Aim of the exercise> Copy the entries exactly. Leave out any pictures.

Input>

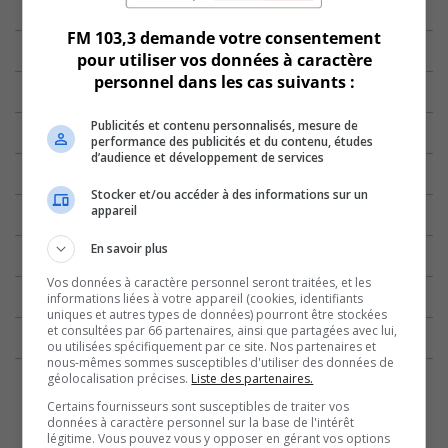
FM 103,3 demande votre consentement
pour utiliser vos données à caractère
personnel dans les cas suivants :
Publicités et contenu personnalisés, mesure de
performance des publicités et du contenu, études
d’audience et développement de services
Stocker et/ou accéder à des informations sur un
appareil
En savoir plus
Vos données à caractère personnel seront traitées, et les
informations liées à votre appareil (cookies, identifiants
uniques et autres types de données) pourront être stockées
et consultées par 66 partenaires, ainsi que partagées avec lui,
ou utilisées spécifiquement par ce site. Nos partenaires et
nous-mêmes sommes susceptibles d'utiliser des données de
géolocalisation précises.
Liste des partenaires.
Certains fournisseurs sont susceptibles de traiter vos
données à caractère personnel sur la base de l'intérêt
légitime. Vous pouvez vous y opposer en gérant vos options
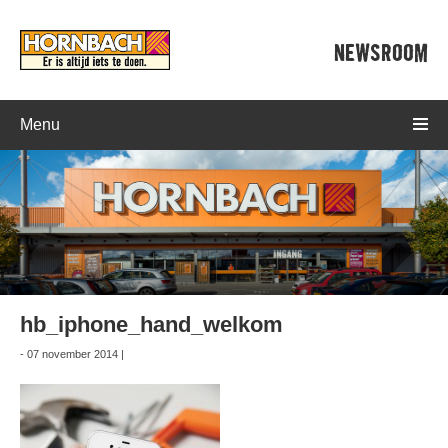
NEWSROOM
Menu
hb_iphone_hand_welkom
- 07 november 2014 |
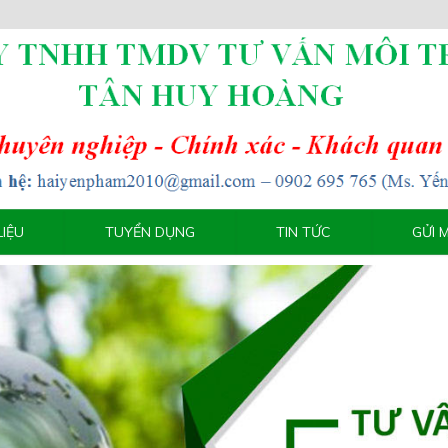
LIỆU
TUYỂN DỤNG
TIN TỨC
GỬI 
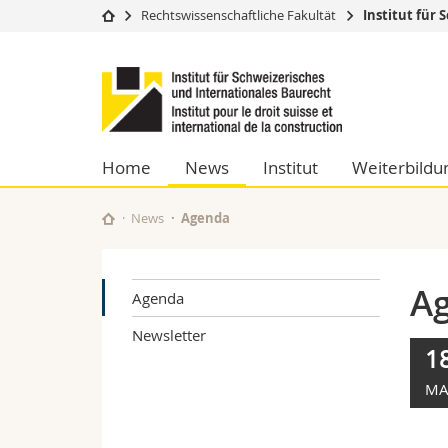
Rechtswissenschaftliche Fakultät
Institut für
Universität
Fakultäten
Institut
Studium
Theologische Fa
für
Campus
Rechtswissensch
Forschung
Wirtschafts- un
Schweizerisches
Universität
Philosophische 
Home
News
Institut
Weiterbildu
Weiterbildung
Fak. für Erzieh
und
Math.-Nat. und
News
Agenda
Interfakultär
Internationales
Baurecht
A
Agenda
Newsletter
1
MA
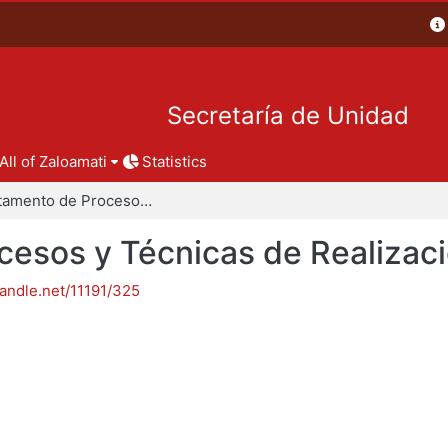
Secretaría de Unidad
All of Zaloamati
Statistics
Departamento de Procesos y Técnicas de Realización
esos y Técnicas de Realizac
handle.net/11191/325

Response box>
FM 103,3 demande votre consentement
pour utiliser vos données à caractère
personnel dans les cas suivants :
Publicités et contenu personnalisés, mesure de
performance des publicités et du contenu, études
d’audience et développement de services
Stocker et/ou accéder à des informations sur un
appareil
En savoir plus
Vos données à caractère personnel seront traitées, et les
informations liées à votre appareil (cookies, identifiants
uniques et autres types de données) pourront être stockées
et consultées par 66 partenaires, ainsi que partagées avec lui,
ou utilisées spécifiquement par ce site. Nos partenaires et
nous-mêmes sommes susceptibles d'utiliser des données de
géolocalisation précises.
Liste des partenaires.
Certains fournisseurs sont susceptibles de traiter vos
données à caractère personnel sur la base de l'intérêt
légitime. Vous pouvez vous y opposer en gérant vos options
NEWSROOM
Menu
hb_iphone_hand_welkom
- 07 november 2014 |
LIỆU
TUYỂN DỤNG
TIN TỨC
GỬI 
Rechtswissenschaftliche Fakultät
Institut für
Universität
Fakultäten
Institut
Studium
Theologische Fa
für
Campus
Rechtswissensch
Forschung
Wirtschafts- un
Schweizerisches
Universität
Philosophische 
Home
News
Institut
Weiterbildu
Weiterbildung
Fak. für Erzieh
und
Math.-Nat. und
News
Agenda
Interfakultär
Internationales
Baurecht
A
Agenda
Newsletter
1
MA
Secretaría de Unidad
All of Zaloamati
Statistics
Departamento de Procesos y Técnicas de Realización
esos y Técnicas de Realizac
handle.net/11191/325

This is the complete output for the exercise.